元町レディースクリニック 酒井 淳 先生 1985年慶應義塾大学医学部卒業。その後、大田原赤十字病院、平塚市民病院、慶應義塾大学病院などへ勤務した後、1991年米国国立衛生研究所(NIH)留学。帰国後、日本鋼管病院産婦人科上席医長を務める。2005年元町レディースクリニックを開業。

ピルは排卵を抑える効果のある薬です

ピルは、卵胞ホルモンと黄体ホルモンという2種類の女性ホルモンを含んだ薬です。服用することで、この2つのホルモンが、赤ちゃんの元となる卵胞を成熟させるホルモンの分泌を抑えます。卵胞が大きく成熟しないために、排卵が起きなくなるしくみです。経口薬で、薬の種類によってずっと飲み続けるタイプと、生理の数日前にお休みをするタイプと2種類あります。

避妊はもちろん、生理不順や痛みの改善にも有効なピル

ピルの本来の目的は排卵を抑えて避妊すること。女性が自分自身の体を守るためにも、とても大切な役割です。そして、それだけでなく生理周期を整える、生理痛を軽減するなど、生理の不調を改善する効果もあります。生理周期が整うため経血量が適量になって貧血が減った、ニキビや多毛症が改善したという声もあります。

ピルは、大きく分けて2つあります。一つはOC(Oral Contraceptives)で、一般的に「低用量ピル」とよばれているもの。こちらは主に避妊目的で使われますが、生理の時期をずらしたいという目的の方にもおすすめです。

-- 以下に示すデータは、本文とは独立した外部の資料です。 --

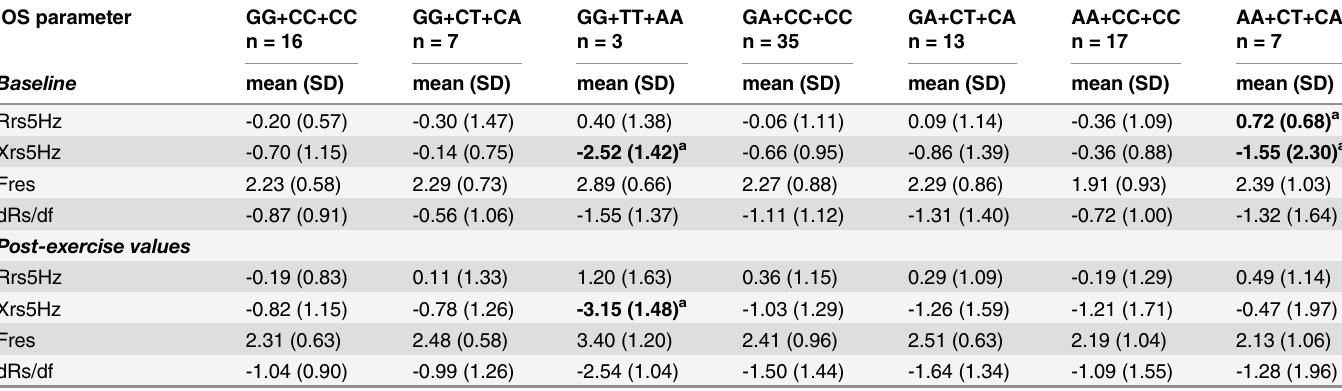
Table 6. Impulse oscillometry presented as Z-scores in relation to combined IL-10 rs1800896, rs1800871 and rs1800872 genotypes in 99 children under the age of seven after hospitalisation for bronchiolitis in infancy. IOS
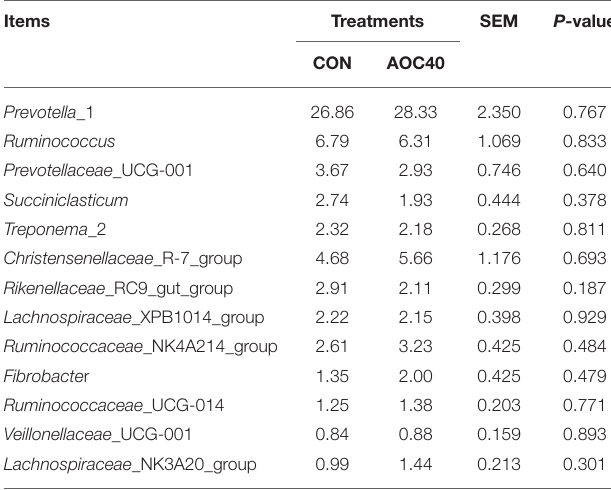
TABLE 7 | Effects of Aspergillus oryzae culture supplementation on the genus-level average relative abundance (% of total reads) of bacteria genus of rumen microbial community of Hu sheep (%).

もう一つはLEP (Low doseEstrogen Progestin)です。月経前のイライラや、過多月経、月経困難症の治療を目的に作られた薬です。こちらは保険適用で処方されます。

どの薬剤を使うかは、患者さんの希望と体の状態をみながら決めていきます。

副作用も少なく、活用すればメリット大

OC、LEPともに飲み始めの頃は吐き気などの副作用が出ることがありますが、飲み続けるうちに体がピルのホルモンに慣れてくるので、落ち着いてくることが多いです。一つ注意しなければならないのが、血栓(血のかたまりができること)のリスクが上がること。もし飲み始めた後に、足が以前に比べてむくむようになったなどの症状がみられたら、速やかに医師に相談してください。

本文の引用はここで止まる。